> MATERIAL PROVIDED
+ + +

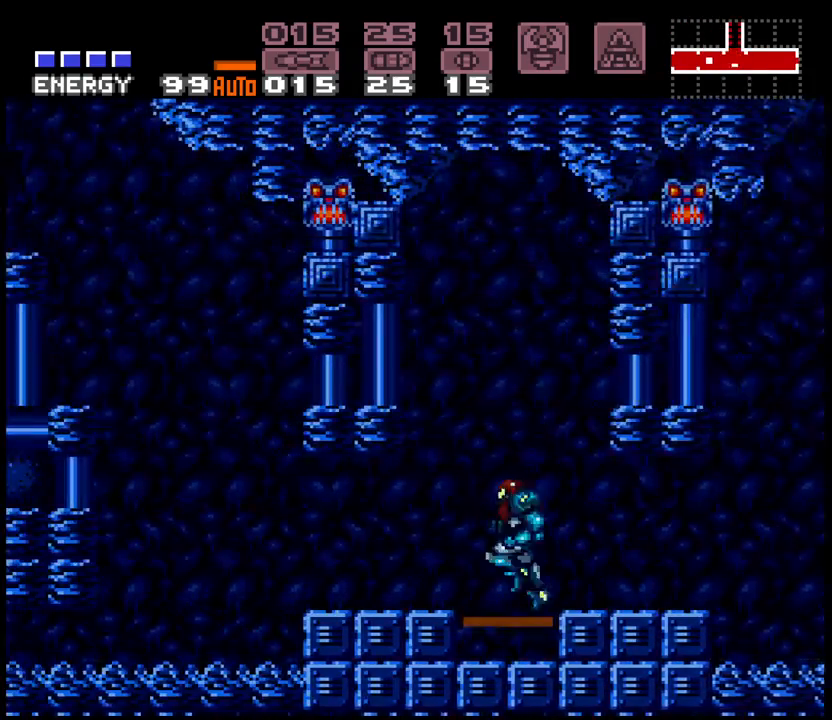
Gameplay with a controller (Nintendo layout); each line is a JSON object with the inputs held at the frame after it. "events" lists button and stick changes between this image and that frame as [ms after this image, input, new state], when the widget could be followed in between. Not read: L3 R3 START.
{"buttons": ["A", "B"], "events": [[183, "B", "down"], [250, "B", "up"], [267, "L1", "down"], [333, "X", "down"], [417, "X", "up"], [433, "B", "down"], [450, "DPAD_LEFT", "up"], [450, "L1", "up"]]}
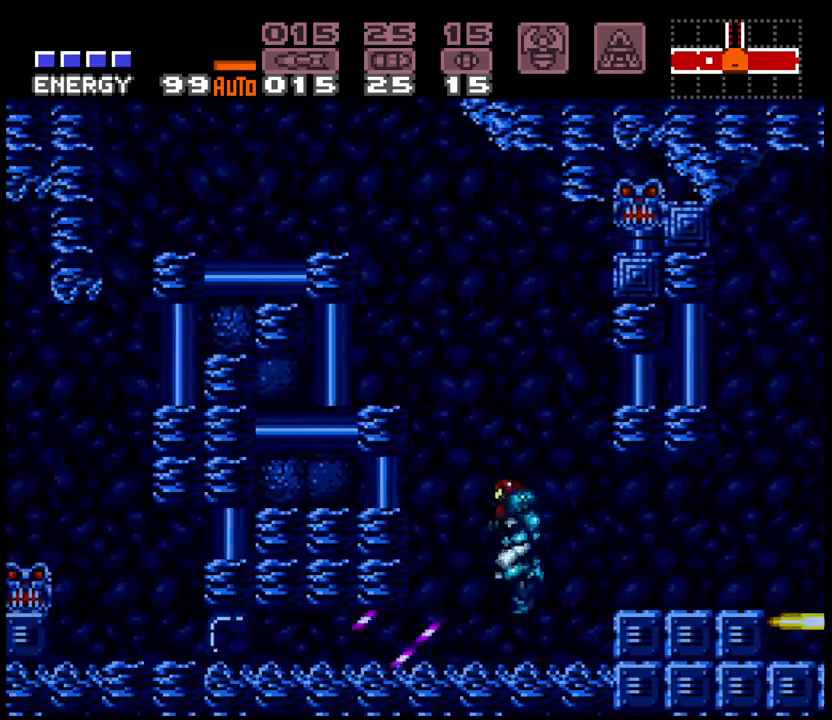
{"buttons": ["A", "DPAD_LEFT"], "events": [[17, "DPAD_DOWN", "down"], [150, "DPAD_LEFT", "down"], [183, "DPAD_DOWN", "up"], [250, "B", "up"]]}
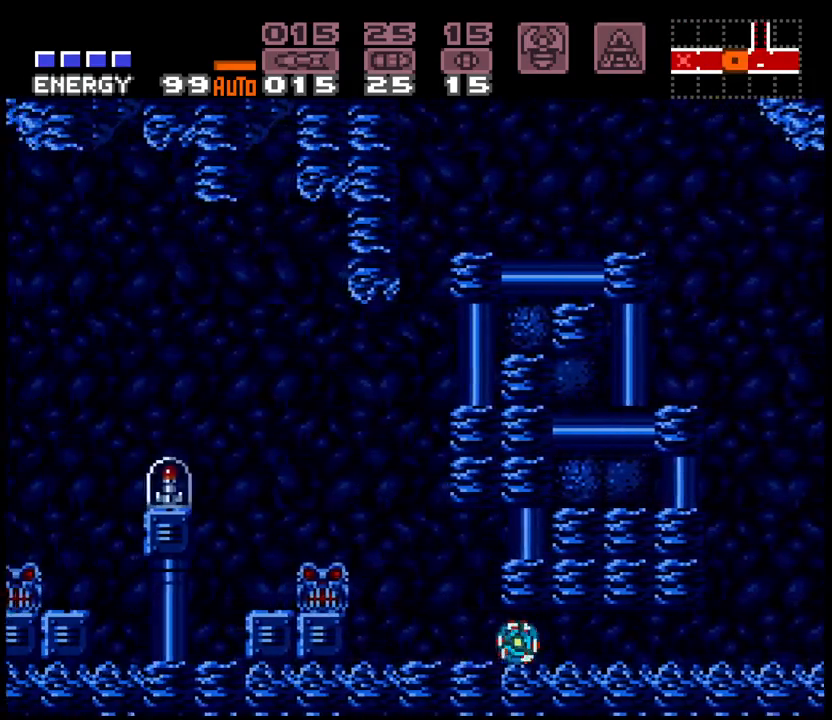
{"buttons": ["A", "L1", "DPAD_LEFT"], "events": [[83, "DPAD_UP", "down"], [100, "DPAD_LEFT", "up"], [117, "DPAD_LEFT", "down"], [167, "DPAD_UP", "up"], [233, "B", "down"], [367, "B", "up"], [450, "L1", "down"]]}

+ + +

> WHAT YOU HAVE TO DO
Give back the listing exactly, without a single picture.

> ANSWER TO THE PROBLEM
Gameplay with a controller (Nintendo layout); each line is a JSON object with the inputs held at the frame after it. "events" lists button and stick changes between this image and that frame as [ms after this image, input, new state], when the widget could be followed in between. Not read: L3 R3 START.
{"buttons": ["A", "B"], "events": [[183, "B", "down"], [250, "B", "up"], [267, "L1", "down"], [333, "X", "down"], [417, "X", "up"], [433, "B", "down"], [450, "DPAD_LEFT", "up"], [450, "L1", "up"]]}
{"buttons": ["A", "DPAD_LEFT"], "events": [[17, "DPAD_DOWN", "down"], [150, "DPAD_LEFT", "down"], [183, "DPAD_DOWN", "up"], [250, "B", "up"]]}
{"buttons": ["A", "L1", "DPAD_LEFT"], "events": [[83, "DPAD_UP", "down"], [100, "DPAD_LEFT", "up"], [117, "DPAD_LEFT", "down"], [167, "DPAD_UP", "up"], [233, "B", "down"], [367, "B", "up"], [450, "L1", "down"]]}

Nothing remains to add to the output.